Organizations that do the best job of identifying, understanding and managing their patient populations will be positioned to deliver high-value healthcare and will shoulder the least risk. Information is the cornerstone of the future and it will be the health information management (HIM) professionals that embrace and deliver population health management. However, the HIM team is just one player in the entire collaborative effort. Today, leaders from revenue cycle, medicine, quality and many other departments need to track and analyze information because it impacts both clinical and financial performance.
What will be most critical, in my opinion, is to enable the providers with the right training and technology to create accurate and complete clinical information at the point of care. Clinical documentation integrity at the point of care not only enhances quality and patient safety, but also ensures that the same clinical documentation will be used for coding compliance and then shared across the continuum of care enterprise-wide. It is the front end design of aligning the right tools and techniques from the beginning of the patient encounter throughout the hospital stay that will deploy your fail safe clinical documentation integrity program. It is truly the necessary factor that will allow the right people to have access to the right information, at the right time.
Population health management will have many purposes and all of these require ICD-10 coded clinical data as sources and uses for inputs and outputs. Providers will utilize all existing data repositories and access/retrieve the clinical data via ICD-10 codes. All of after-care and care across the continuum will be monitored, measured and trended according to the following:
Patients who are:
- Well: are well need and need health wellness & prevention
- At-Risk: have health risks and need screening and life-style changes
- Chronic: have chronic conditions and need to prevent further complications
Tracking chronic disease patient populations within the region will be critical to better manage population health and minimize risk in an accountable care organization (ACO) model. Providers will need to analyze the causes of admissions and re-admissions to create preventative strategies, such as frequent monitoring of at-risk patients and intervention by primary care physicians.
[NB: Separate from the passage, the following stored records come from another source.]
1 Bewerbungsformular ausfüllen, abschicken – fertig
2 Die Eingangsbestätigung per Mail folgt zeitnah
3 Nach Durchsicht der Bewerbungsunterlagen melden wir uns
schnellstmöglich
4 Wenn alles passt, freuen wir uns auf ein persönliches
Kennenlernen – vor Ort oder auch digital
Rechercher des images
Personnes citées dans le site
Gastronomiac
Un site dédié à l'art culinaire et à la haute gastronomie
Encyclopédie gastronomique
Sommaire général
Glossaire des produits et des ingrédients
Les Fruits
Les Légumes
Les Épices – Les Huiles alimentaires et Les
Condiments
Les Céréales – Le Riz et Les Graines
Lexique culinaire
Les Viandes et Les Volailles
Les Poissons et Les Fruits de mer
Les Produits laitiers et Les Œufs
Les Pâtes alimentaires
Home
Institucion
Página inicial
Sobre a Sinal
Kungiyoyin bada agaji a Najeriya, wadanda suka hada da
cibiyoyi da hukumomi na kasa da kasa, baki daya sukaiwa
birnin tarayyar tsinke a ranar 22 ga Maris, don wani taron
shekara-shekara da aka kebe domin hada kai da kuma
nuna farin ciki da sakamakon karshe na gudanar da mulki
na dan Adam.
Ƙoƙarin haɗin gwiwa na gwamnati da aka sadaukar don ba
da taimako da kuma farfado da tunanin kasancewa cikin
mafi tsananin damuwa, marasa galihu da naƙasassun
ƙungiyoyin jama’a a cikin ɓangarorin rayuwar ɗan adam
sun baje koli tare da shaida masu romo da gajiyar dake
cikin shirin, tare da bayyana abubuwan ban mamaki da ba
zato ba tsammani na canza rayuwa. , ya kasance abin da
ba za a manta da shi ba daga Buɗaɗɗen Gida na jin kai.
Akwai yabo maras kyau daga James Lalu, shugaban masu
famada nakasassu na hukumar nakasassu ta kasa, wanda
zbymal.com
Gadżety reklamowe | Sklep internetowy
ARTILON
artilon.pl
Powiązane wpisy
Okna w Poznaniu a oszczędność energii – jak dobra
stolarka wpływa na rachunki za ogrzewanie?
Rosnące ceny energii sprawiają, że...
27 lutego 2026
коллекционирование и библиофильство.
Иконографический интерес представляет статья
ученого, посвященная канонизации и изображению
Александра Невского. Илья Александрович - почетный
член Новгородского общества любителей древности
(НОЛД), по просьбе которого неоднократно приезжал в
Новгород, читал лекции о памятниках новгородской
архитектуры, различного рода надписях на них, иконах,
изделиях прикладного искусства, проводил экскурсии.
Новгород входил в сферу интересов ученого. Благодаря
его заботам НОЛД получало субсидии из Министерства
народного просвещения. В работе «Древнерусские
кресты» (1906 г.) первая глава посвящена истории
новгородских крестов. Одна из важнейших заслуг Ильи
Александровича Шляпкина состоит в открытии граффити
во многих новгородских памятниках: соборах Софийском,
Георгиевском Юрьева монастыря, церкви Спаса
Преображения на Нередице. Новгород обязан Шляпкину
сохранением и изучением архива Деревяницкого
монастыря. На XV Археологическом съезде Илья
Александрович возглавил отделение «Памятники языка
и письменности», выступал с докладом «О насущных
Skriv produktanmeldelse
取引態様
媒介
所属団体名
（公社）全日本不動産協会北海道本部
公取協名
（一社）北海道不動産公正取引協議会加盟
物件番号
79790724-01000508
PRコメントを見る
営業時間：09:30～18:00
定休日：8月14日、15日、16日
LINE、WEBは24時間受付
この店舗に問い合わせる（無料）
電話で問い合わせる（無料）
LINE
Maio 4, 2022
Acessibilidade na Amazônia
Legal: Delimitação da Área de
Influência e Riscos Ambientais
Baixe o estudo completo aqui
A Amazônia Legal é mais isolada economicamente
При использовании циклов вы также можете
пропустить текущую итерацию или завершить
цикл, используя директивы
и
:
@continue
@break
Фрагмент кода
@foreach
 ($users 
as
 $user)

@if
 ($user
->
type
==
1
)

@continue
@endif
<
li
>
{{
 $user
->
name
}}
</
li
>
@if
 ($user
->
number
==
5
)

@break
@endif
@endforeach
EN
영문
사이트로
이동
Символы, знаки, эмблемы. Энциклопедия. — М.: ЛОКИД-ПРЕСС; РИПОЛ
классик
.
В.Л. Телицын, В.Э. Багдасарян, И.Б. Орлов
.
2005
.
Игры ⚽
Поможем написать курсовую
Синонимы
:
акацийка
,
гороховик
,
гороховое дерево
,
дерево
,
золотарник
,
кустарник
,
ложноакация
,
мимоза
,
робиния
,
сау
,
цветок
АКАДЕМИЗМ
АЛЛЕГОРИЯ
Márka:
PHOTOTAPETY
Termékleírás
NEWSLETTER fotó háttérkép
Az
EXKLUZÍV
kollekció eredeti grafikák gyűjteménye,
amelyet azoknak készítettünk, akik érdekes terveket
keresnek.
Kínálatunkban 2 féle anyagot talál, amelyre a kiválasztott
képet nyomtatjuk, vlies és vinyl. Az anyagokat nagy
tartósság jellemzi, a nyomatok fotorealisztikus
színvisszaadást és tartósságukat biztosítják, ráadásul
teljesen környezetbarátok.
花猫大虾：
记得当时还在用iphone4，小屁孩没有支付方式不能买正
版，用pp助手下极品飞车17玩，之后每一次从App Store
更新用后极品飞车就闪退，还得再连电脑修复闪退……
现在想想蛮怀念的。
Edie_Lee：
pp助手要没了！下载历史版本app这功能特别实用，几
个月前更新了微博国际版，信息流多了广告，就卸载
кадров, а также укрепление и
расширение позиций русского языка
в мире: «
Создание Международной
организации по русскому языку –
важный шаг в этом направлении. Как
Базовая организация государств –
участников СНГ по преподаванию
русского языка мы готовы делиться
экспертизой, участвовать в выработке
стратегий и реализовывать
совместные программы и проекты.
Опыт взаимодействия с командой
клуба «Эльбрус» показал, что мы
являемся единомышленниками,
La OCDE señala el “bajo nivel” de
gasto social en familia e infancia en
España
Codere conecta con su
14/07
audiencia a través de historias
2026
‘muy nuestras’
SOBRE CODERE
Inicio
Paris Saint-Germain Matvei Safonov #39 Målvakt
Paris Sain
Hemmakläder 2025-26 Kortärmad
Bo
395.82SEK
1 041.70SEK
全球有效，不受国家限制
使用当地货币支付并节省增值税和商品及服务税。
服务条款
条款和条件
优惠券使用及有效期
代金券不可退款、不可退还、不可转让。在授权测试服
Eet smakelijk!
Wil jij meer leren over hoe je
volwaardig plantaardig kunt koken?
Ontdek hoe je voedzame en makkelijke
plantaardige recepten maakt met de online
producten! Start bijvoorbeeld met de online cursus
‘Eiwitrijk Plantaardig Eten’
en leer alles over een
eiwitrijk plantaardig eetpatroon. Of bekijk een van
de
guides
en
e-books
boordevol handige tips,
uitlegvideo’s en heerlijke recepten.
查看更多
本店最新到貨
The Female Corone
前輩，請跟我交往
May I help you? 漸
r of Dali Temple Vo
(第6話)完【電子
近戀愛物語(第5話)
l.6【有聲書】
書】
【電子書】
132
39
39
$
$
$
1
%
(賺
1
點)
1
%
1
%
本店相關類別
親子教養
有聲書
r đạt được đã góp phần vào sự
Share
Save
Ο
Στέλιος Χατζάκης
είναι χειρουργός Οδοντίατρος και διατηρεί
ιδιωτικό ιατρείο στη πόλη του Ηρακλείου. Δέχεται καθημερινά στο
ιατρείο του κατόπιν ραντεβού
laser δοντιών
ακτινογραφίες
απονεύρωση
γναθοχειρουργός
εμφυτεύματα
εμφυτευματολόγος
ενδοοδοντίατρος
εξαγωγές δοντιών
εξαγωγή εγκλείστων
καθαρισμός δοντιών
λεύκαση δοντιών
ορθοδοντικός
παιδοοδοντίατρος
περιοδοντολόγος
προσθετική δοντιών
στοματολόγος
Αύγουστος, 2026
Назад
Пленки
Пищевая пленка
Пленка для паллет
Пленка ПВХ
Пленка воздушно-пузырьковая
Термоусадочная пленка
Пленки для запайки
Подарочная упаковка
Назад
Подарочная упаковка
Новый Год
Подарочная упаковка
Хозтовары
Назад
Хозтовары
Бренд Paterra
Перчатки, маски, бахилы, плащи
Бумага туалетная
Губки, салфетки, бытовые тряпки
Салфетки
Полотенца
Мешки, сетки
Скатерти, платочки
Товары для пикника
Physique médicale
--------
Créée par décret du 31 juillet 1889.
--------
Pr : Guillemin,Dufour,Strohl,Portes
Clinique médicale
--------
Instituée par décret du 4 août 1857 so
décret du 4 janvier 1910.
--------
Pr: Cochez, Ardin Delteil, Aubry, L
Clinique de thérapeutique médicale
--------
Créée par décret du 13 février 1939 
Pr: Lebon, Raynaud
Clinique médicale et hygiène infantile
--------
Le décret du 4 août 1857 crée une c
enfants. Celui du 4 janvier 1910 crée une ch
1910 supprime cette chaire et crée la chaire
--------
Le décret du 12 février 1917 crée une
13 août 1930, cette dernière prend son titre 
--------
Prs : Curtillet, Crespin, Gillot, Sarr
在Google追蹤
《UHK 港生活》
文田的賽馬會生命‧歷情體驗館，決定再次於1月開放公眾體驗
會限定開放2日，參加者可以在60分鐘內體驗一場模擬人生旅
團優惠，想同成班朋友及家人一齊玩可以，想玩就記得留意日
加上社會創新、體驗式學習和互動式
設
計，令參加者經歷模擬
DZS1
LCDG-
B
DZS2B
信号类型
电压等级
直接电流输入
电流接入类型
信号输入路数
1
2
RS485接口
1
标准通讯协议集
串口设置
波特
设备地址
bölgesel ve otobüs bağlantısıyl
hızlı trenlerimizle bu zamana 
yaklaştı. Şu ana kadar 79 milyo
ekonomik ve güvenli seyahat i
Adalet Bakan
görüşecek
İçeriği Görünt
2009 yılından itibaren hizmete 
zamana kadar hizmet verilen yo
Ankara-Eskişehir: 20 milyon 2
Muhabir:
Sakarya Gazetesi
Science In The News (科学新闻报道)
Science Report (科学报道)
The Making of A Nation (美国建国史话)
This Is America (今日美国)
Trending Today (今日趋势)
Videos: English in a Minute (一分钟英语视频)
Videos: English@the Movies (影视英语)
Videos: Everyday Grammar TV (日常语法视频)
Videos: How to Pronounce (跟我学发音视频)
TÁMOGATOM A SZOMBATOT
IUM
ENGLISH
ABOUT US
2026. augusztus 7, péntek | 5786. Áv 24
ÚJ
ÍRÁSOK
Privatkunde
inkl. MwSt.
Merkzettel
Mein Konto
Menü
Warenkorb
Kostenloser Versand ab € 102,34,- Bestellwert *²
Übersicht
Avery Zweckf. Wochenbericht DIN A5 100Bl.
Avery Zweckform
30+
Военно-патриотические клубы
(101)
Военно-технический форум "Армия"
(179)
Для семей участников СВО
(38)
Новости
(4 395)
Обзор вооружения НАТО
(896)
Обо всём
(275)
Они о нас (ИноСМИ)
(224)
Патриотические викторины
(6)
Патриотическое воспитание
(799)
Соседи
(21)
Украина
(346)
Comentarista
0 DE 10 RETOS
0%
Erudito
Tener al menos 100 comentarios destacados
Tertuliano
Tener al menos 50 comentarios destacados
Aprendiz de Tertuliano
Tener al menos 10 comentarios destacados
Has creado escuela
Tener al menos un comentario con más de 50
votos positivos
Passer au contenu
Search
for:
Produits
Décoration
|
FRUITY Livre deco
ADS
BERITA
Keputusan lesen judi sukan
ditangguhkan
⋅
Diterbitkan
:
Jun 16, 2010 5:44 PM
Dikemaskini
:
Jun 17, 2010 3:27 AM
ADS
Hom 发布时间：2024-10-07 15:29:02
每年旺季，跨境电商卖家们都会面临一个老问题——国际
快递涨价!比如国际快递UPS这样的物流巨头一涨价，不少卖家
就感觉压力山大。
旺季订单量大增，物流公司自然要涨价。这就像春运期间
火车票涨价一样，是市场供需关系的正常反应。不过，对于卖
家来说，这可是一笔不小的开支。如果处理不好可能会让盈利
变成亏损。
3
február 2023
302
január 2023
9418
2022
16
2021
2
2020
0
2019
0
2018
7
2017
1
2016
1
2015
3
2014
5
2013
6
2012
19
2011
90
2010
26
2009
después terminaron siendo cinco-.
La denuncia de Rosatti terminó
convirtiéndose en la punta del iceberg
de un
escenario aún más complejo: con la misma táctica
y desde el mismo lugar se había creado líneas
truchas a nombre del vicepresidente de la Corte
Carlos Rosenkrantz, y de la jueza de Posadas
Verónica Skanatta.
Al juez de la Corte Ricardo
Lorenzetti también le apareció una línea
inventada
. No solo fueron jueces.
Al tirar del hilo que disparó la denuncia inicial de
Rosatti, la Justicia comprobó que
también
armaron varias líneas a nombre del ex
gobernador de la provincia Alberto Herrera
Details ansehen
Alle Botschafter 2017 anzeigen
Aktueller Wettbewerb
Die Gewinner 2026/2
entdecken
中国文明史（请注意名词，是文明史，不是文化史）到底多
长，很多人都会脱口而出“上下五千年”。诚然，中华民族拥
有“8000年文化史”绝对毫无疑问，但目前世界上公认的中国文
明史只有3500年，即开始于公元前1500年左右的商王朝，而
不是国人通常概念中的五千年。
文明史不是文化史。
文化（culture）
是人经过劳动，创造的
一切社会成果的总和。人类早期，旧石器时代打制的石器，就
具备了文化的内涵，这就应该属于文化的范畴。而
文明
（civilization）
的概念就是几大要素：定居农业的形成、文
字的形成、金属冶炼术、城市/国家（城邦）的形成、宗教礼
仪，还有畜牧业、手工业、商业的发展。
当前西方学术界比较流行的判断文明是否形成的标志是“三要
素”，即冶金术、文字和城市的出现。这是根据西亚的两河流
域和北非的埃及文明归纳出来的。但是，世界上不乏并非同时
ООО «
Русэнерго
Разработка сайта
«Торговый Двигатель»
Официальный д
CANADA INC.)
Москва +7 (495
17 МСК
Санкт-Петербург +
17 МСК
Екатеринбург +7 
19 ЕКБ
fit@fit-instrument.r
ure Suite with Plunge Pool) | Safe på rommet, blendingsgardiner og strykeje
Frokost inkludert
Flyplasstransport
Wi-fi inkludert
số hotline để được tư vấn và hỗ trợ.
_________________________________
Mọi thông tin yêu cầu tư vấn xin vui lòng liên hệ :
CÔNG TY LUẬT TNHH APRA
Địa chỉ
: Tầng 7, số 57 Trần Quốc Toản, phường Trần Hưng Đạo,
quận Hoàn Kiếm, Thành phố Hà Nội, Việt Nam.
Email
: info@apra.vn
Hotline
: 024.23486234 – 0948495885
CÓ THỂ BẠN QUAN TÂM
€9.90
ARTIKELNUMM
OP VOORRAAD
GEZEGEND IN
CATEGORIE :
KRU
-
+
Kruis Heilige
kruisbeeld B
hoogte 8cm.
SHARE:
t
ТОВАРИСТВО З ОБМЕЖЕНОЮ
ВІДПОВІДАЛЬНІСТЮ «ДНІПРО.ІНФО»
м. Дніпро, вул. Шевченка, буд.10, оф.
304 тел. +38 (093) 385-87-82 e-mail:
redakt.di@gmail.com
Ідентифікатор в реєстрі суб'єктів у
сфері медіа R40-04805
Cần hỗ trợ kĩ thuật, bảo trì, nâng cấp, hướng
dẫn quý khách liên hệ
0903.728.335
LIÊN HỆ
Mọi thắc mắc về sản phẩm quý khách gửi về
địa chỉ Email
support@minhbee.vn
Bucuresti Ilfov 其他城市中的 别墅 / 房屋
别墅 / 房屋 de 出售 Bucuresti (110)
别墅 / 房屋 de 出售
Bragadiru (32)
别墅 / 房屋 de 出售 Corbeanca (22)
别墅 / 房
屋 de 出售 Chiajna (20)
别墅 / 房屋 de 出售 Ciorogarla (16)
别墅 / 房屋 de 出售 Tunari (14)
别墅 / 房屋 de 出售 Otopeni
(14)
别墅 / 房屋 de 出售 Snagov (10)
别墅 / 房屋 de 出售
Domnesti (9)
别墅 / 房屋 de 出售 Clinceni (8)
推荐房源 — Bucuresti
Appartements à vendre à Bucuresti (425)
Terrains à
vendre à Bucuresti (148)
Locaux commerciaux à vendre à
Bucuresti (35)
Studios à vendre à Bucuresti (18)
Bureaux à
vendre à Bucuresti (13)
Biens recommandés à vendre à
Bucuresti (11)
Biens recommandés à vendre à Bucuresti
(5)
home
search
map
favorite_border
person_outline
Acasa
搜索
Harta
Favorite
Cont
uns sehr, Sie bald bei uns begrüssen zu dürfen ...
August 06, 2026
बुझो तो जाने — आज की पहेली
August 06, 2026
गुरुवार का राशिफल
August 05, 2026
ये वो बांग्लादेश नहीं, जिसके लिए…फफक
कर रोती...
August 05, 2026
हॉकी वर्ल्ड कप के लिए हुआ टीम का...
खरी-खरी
Since all of this historical information resides in the HIM department, these leaders will be key to developing tracking processes, combined with other departments who help identify caregivers’ clinical outcomes and best practices for care coordination, disease management and to promote better health of their patient population. Look for your HIM professionals to be emerging as the population health information management experts!
What will be used to streamline and ensure the integrity of clinical information in light of ICD-10 and population health? Tools that help clinicians improve the accuracy of clinical documentation up front, along with quality management and clinical analytics tools, just to name a few. What tools and strategies do you see helping in the future?